El incremento considera, entre otros elementos, cobros pendientes asociados al periodo de pandemia, el fin de descuentos excepcionales aplicados tras errores de cálculo detectados por la Comisión Nacional de Energía (CNE), y presiones recientes en los costos, como el alza en los combustibles, lo que implica un retorno a valores habituales en las tarifas.
Miguel Torres, ingeniero eléctrico y académico de la Facultad de Ingeniería y Ciencias Aplicadas de la Universidad de los Andes (Uandes), detalla que “estas alzas en la cuenta de luz corresponden a deudas acumuladas entre 2020 y 2024 que debieron empezar a cobrarse en abril, pero se decidió postergar el aumento para a partir del 1 de julio”. Esto luego de la implementación del aumento en el precio de los combustibles.
En promedio, el impacto en la cuenta de electricidad será un cargo adicional de $1.500 mensuales durante 48 meses, correspondiente a lo adeudado a las distribuidoras, agrega el experto.
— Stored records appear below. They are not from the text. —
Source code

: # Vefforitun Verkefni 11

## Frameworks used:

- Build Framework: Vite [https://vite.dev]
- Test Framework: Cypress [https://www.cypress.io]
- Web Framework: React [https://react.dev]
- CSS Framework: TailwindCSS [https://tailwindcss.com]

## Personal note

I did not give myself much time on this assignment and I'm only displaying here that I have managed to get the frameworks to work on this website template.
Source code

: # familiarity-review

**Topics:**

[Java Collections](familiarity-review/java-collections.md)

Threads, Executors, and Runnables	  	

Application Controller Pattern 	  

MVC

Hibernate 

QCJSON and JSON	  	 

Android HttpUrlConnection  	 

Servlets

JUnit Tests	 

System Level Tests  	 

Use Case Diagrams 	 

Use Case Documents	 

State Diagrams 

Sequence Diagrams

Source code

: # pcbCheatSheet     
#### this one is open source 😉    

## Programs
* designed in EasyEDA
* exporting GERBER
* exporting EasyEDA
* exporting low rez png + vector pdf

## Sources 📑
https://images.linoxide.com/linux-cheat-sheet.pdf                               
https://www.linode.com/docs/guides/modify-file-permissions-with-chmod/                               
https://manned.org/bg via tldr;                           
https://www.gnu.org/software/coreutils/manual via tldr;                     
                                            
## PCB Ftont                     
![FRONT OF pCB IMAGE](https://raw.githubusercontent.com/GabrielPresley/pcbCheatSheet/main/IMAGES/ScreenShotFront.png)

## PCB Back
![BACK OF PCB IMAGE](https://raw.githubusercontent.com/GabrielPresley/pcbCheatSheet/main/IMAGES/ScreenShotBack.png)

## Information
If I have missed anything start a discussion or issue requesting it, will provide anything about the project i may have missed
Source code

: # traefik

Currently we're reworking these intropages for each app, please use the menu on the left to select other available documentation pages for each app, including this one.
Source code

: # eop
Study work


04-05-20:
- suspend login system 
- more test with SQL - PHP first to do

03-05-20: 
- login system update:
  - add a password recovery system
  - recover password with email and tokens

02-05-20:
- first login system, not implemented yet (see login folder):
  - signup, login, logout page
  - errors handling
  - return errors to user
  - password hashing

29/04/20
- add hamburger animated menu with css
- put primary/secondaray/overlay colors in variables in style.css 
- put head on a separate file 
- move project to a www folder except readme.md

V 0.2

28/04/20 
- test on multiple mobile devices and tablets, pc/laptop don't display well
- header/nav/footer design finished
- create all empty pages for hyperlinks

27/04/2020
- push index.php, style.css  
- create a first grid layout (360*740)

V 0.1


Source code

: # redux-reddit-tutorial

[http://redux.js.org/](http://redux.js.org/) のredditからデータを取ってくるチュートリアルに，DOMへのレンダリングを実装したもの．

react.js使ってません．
Además, señala que cerca del 70% del alza corresponde al valor de la energía, principal componente de la tarifa eléctrica.
Diferencias según la zona
El ajuste no será uniforme en el país. Según el académico de la Uandes, en el norte se proyectan variaciones mínimas, incluso con posibles bajas en algunas comunas.
En la zona centro, específicamente Santiago, los incrementos se estiman en torno al 2,5% y 2,7%.
En el sur, en tanto, podrían registrarse alzas mayores, sobre el 10% o 15%, asociadas a los cargos por distribución.